Tigers' defense masters Mustangs

Defense wins championships — but MU fans might breathe easier if the Tigers could find their own basket on a more regular basis.

Though watching Missouri's offense Thursday night at the Hearnes Center was possibly more painful at times than having teeth pulled, it must have been even worse for the Southern Methodist faithful. Their Mustangs (1-2) could only manage 51 points as No. 13 MU (3-0) let its defense do the talking en route to a 66-51 victory.

Missouri's offense was balanced once again, with Simeon Haley tossing in a career-high 13 points to lead a quartet of Tigers in double figures. Kelly Thames, Derek Grimm and Julian Winfield joined Haley with 10, 11 and 12 points respectively. Haley also pulled down six rebounds.

"I really feel confident this year," Haley said. "It's like a whole new turnaround for me, I guess you could say. I'm going into the game looking at myself as one of the top three options [on offense]."

However, the real hero for MU was its defense, which shut down SMU. Especially in the first half, during which the Mustangs could only eke out a point a minute — a halftime total of 20. However, instead of having SMU put away at the intermission, the Tigers led 26-20.

"Twenty points, that's the thing the defense can do for you," Missouri coach Norm Stewart said. "You don't have to score very much."

Thursday night Southern Methodist would have had trouble finding the Missouri River with a shot off a river boat, considering its 30 percent effort from the field. Oddly enough, though, eight of the Mustangs' 16 field goals came from behind the 3-point arc.

SMU did have the game-high scorer in Troy Matthews with 18 points. Yet, finding offense from anyone else was a chore.

"Matthews stepped up and hit some shots," SMU coach Mike Dement said. "Other than that, we've got to get help from someone else."

Dement attributed his offense's shutdown to the MU defense.

"If they're blocking shots inside and denying the jump shot," Dement said, "that's pretty much gonna take away your offense."

While the MU defense was stellar, Stewart perceived a lack of concentration from his team that had an adverse effect on its offense. The result was no motion. When MU did turn around the offense it was because of better movement. In the last three minutes of the game, MU scored 12 points to cement the win.

"One thing I did like," Stewart said, "is that the last 3:46 in we started moving rather than standing."

Giving the Tigers their nightly boost was Grimm, who started. Struggling with his shot early in the season, Grimm picked an opportune time to break out of the slump with three 3-pointers on four attempts.

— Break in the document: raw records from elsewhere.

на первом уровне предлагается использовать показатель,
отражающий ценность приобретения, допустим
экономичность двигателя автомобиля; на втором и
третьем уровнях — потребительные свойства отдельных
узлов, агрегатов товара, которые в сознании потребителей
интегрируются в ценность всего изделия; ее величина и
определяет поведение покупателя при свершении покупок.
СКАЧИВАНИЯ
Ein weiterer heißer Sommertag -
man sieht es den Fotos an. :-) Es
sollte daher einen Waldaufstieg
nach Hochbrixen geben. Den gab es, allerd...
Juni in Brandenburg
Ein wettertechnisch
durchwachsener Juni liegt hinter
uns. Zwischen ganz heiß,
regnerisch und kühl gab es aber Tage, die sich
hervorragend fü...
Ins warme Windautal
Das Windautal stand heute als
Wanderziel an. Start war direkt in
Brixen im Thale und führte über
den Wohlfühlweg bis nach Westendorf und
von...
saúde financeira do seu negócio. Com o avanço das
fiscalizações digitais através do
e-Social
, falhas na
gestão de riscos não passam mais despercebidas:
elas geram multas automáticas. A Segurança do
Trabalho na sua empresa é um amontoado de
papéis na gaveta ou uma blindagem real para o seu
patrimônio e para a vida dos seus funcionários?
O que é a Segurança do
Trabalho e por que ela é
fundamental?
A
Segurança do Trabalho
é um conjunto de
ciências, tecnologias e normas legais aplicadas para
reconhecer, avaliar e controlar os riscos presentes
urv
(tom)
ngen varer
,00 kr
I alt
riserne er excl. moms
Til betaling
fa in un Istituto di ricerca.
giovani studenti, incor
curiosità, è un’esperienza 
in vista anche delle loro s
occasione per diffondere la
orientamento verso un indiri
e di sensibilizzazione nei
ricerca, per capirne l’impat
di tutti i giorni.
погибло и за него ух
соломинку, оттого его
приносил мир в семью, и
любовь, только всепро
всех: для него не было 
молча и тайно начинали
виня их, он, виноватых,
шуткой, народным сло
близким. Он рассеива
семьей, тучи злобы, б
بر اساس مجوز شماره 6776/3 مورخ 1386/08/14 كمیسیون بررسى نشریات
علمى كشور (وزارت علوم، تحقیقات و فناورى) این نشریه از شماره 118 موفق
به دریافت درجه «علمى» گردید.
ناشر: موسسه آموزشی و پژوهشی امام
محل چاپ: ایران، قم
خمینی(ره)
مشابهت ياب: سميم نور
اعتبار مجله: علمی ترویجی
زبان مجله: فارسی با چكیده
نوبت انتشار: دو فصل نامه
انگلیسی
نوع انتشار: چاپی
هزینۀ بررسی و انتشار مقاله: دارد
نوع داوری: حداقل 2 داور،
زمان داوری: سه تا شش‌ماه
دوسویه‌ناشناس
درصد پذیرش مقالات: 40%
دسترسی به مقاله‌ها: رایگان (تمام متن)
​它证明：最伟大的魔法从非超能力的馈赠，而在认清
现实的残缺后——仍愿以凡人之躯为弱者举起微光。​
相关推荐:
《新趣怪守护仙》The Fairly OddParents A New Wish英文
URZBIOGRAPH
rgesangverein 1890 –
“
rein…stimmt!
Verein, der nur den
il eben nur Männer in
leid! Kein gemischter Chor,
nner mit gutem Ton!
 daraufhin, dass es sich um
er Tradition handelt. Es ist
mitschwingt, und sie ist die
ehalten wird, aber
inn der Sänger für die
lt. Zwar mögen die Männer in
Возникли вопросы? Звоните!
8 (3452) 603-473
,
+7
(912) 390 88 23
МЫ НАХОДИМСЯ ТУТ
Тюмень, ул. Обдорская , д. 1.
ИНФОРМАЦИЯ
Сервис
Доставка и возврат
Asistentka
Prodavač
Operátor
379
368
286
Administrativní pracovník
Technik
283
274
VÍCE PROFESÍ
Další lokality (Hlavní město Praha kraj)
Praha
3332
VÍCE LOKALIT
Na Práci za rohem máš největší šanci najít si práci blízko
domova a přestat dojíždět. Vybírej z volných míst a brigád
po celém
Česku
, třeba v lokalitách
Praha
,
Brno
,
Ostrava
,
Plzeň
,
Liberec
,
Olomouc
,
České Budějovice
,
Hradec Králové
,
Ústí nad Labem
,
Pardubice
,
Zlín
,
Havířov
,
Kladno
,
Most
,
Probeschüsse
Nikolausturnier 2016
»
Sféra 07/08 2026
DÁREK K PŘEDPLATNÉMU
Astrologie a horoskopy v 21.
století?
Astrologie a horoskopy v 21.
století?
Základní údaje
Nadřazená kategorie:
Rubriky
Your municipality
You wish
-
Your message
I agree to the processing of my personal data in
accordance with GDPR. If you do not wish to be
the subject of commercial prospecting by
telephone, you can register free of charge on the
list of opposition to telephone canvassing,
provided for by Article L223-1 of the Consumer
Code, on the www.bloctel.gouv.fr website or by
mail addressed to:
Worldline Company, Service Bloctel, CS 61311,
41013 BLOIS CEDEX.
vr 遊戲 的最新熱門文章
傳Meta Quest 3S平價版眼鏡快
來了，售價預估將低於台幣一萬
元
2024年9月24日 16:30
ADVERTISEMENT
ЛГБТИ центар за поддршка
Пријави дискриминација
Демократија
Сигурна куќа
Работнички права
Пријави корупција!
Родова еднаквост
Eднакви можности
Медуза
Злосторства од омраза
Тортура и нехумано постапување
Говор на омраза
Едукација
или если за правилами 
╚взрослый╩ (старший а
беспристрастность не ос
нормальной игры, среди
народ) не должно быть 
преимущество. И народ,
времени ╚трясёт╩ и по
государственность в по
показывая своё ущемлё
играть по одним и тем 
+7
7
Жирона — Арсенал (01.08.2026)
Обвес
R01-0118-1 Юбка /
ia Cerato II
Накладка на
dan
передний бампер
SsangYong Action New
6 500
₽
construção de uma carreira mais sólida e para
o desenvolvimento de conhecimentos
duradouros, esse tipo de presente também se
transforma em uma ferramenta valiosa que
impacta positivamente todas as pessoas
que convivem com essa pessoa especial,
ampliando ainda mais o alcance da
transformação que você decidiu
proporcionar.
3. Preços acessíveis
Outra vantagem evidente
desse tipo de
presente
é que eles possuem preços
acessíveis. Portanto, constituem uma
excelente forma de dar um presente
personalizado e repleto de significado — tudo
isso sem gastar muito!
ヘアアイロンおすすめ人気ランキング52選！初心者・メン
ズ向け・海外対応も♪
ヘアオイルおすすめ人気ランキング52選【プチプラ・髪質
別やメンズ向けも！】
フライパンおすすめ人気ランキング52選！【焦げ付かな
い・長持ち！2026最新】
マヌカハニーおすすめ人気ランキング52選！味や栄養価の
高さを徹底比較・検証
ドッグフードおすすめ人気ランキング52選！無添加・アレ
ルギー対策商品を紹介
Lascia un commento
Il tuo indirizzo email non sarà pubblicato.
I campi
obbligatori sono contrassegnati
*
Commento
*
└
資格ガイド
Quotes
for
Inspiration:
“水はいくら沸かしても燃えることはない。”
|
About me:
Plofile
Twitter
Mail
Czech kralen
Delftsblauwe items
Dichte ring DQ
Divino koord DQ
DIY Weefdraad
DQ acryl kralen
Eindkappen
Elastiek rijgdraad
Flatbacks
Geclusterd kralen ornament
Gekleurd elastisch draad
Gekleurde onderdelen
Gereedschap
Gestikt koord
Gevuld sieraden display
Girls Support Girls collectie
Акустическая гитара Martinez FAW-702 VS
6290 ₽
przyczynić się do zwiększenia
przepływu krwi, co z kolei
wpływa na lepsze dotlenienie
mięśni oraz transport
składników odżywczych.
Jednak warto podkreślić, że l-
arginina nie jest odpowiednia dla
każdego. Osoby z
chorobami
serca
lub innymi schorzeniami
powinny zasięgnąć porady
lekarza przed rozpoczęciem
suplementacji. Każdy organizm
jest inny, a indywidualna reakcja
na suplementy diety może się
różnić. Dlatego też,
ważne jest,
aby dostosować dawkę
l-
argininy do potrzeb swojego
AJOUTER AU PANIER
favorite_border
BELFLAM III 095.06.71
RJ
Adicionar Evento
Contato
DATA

"I've taken so many shots the last couple games that I've got to hit some every once in a while," Grimm said. "I think I got my feet lined up and was looking for my shot a little more tonight. When I'm out there, I guess that's the best way I can help the team."

His six points in the sleep-inducing first half kept the Tigers out in front. In the second half, his 3-pointer from 23 feet out four minutes into the half ignited a 10-0 Tiger run, putting MU up by 14, a lead that would never again drop below nine.

Missouri gets one more chance to fine-tune its offense before its showdown with Arkansas on Tuesday night. At 2 p.m. Saturday, Chicago State (0-2) will come calling at the Hearnes Center.